Israfel Worm (Gedzac Labs) Virus

[Jim]

Archived from groups: microsoft.public.windowsxp.perform_maintain (More info?)

Is any body familiar with this virus - It apparantly has
embedded itself in my registry and System Recovery files.
I have erased the hard disk several times and re-
installed the operating system, but the damn virus is
still there. Any help?

 

[map]

Archived from groups: microsoft.public.windowsxp.perform_maintain (More info?)

"Jim" wrote:

> Is any body familiar with this virus - It apparantly has
> embedded itself in my registry and System Recovery files.
> I have erased the hard disk several times and re-
> installed the operating system, but the damn virus is
> still there.
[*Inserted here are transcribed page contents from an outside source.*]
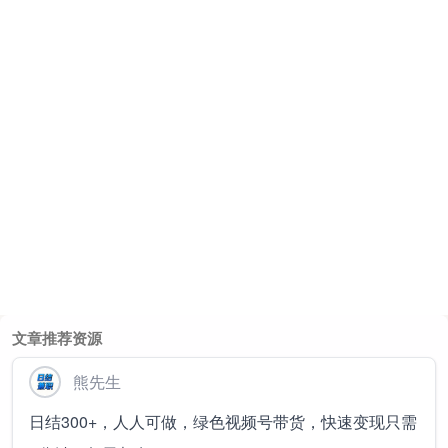
文章推荐资源
熊先生
日结300+，人人可做，绿色视频号带货，快速变现只需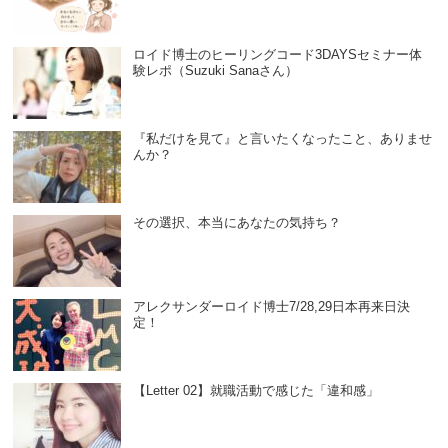
ロイド博士のヒーリングコード3DAYSセミナー体
験レポ（Suzuki Sanaさん）
『私だけを見て』と言いたくなったこと、ありませ
んか？
その選択、本当にあなたの気持ち？
アレクサンダーロイド博士7/28,29日本再来日決
定！
【Letter 02】就職活動で感じた「違和感」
Any help?
>

If you have erased your disk and did a clean install the worm is not still
there, you are being reinfected with it
It is an HTML worm, coming from a website you visit or an e/mail that you
read.
http://www.google.as/search?sourceid=navclient&ie=UTF-8&q=Israfel+Worm

 

[HTH]

This worm finds *.vbs files and overwrites them with itself (it is a .vbs) You can clean your system but as soon as your restore your data, ANYTHING with a .vbs, (.zip archives!!!!) may carry the virus back into your system. this is how it persists. Look for .vbs files, the filename DOES NOT MATTER, that are 266KB or near that. Open them ONLY with A TEXT VIEWER/EDITOR. If it says "GEDZAC LABS" at the head and/or tail ends, delete it. Check your data back up/restore resources for any suspicious .vbs files.